Incredibly there were other things going on outside the Irish penalty area, although if it hadn't been for Henry's hand I'd have had to try to spin out 500 words on the curious tale of Robin van Persie and the horse placenta, which apparently goes down well with some fava beans and a nice Chianti.
The Arsenal striker damaged ankle ligaments playing for the Netherlands and opted for radical treatment involving fluid from said placenta massaged into the affected area. The Dutchman claimed the injury had no serious side effects, as he tucked into a bowl of hay before leaping over a row of five-bar gates.
Staying in the Premier League and Carlos Tevez is using Coronation Street to brush up on his limited English. The Man City striker still can't work out how to ask the ref how much time is left but if you ever feel the need to order a hotpot from The Rovers, he's your man.
Team-mate Robinho was another who watched the soap to improve his English, but he's recently switched to another show to learn the phrase "I'm A Celebrity, Get Me Out Of Here".

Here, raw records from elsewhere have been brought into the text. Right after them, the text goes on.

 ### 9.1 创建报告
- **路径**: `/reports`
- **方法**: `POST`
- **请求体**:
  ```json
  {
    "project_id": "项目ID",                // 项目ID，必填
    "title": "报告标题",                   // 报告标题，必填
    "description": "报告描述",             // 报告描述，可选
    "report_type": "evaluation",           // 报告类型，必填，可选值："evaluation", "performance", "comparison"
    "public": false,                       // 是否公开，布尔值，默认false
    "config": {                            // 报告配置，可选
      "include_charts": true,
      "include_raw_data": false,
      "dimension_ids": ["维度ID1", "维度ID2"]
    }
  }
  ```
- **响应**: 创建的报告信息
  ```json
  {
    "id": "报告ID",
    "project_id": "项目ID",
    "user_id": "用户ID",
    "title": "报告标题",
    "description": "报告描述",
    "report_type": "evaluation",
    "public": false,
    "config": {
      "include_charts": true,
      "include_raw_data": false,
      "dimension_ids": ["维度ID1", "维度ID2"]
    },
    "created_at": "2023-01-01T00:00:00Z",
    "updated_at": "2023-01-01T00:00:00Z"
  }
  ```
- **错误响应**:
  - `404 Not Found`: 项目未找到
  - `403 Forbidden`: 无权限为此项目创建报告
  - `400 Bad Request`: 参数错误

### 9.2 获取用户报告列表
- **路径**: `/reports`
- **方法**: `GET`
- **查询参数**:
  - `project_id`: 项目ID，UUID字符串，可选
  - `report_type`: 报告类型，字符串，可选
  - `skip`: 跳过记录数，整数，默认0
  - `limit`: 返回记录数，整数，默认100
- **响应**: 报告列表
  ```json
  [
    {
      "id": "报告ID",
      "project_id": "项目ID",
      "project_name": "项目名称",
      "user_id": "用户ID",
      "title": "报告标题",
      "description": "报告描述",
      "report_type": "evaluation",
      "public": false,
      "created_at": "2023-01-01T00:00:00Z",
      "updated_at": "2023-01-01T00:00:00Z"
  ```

In the other half of Manchester there must have been a few hackles raised at a new film celebrating Liverpool's Champions League success. Called 15 Minutes That Shook The World, the fictional black comedy features cameos from Steven Gerrard and Jamie Carragher, plus characters who bear a striking resemblance to two prominent members of the Old Trafford hierarchy.
'Rat Boy' wears the No 2 shirt and sings anti-Scouse songs, while 'McTaggart' swigs from a bottle of Scotch bearing the label 'Manager of the month, but not as good as Bob Paisley'. Any ideas?
Elsewhere, Brentford ended the FA Cup dreams of Ian Bogie's Gateshead side (presumably known as the Bogie Men) while the Brazilian Ronaldo told the TV cameras: "I'm going to admit it. I am fat." In other news, Usain Bolt reveals he is quite a fast runner and Michael Caine finally admits he comes from old London town (not a lot of people knew that).
Have a good weekend one and all and I hope you'll join me in doing your bit for Children In Need. I was thinking of giving a penny for every second that passes before Terry Wogan mentions Thierry Henry. Hope they've got change for 20p.